As the disease is often initially spotted by a visual examination, Esteva teamed up with colleagues in fields ranging from dermatology to artificial intelligence to create a computer system that would aid screening.

Their approach, described in the journal Nature, is based on deep learning – a class of algorithms used for artificial intelligence. When fed with a large set of ready-sorted data these algorithms pick out and “learn” patterns and relationships. Once trained, the algorithms can then be used to categorise new, unsorted data.

To create the system, the team harnessed a deep learning algorithm built by Google that had already been presented with 1.28 million images of objects such as cats, dogs and cups. Esteva and colleagues then fed the system more than 127,000 clinical images of skin lesions, each already labelled, encompassing many different skin diseases.

Once trained, the team then tested the system’s ability to classify skin cancer by presenting it with just under 2,000 previously unseen images of skin lesions, whose nature had previously been determined by biopsy, and further compared the results for nearly 400 of the images against the judgement of at least 21 dermatologists.

The results reveal that the system is on a par with – if not better than – the experts in telling apart carcinomas from common benign skin growths and melanomas from moles.

For melanomas, the average dermatologist classified around 95% of malignant lesions and 76% of harmless moles correctly. By comparison, the algorithm is capable of correctly classifying 96% of malignant lesions, and correspondingly 90% of benign lesions.

“The aim is absolutely not to replace doctors nor to replace diagnosis,” said Esteva. “What we are replicating [is] sort of the first two initial screenings that a dermatologist might perform.”

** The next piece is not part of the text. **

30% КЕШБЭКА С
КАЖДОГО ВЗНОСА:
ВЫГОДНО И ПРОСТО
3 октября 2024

While Esteva and colleagues admit the system needs further testing in clinical settings they believe the approach has great promise, suggesting it could be applied to a host of other medical fields.


Boguslaw Obara, a computer scientist at Durham University and expert in image processing, said that the size and complexity of the dataset used to train the system was impressive. The work, he adds, shows we are likely to see algorithms cropping up more and more in everyday life.

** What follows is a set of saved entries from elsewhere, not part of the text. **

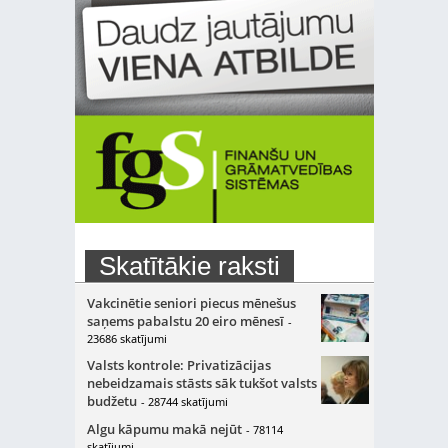
Skatītākie raksti
Vakcinētie seniori piecus mēnešus
saņems pabalstu 20 eiro mēnesī
-
23686 skatījumi
Valsts kontrole: Privatizācijas
nebeidzamais stāsts sāk tukšot valsts
budžetu
- 28744 skatījumi
Algu kāpumu makā nejūt
- 78114
skatījumi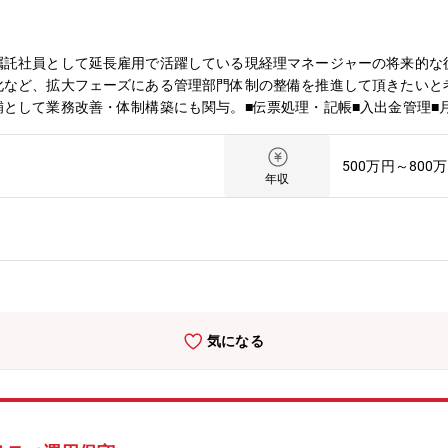
嘱託社員として延長雇用で活躍している現経理マネージャーの将来的な
化など、拡大フェーズにある管理部門体制の整備を推進して頂きたいと
として業務改善・体制構築にも関与。■伝票処理・記帳■入出金管理■
基幹システム入替への参画（初期段階から関与想定）■（将来的に）業
強化【当社の社風・特徴】■創業80年の安定基盤。自己資本比率65％
500万円～800
ア級。料亭・ホテル・百貨店・著名人監修等の高級おせちに企画段階か
年収
を加速していく」フェーズ（仕組みづくりに関われる環境）
気になる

Dr Anjali Mahto, consultant dermatologist and spokesperson for the British Skin Foundation also welcomed the research. “This is an exciting new technology that has the potential to increase access to dermatology at a time where there is a national shortage in this speciality and the rates of skin cancer continue to rise,” she said.

But, Mahto warned, the system will need to be carefully assessed for its benefits before it can be rolled out. The approach is also unlikely to replace the role of dermatologists, she adds, pointing out that during a full-body examination experts often discover skin cancer at different sites to those that initially concerned the patient. “There is therefore a possibility that if you rely on people to self-report what they are worried about, other skin cancers – particularly in hard to see sites, e.g. the back – may be missed,” she said.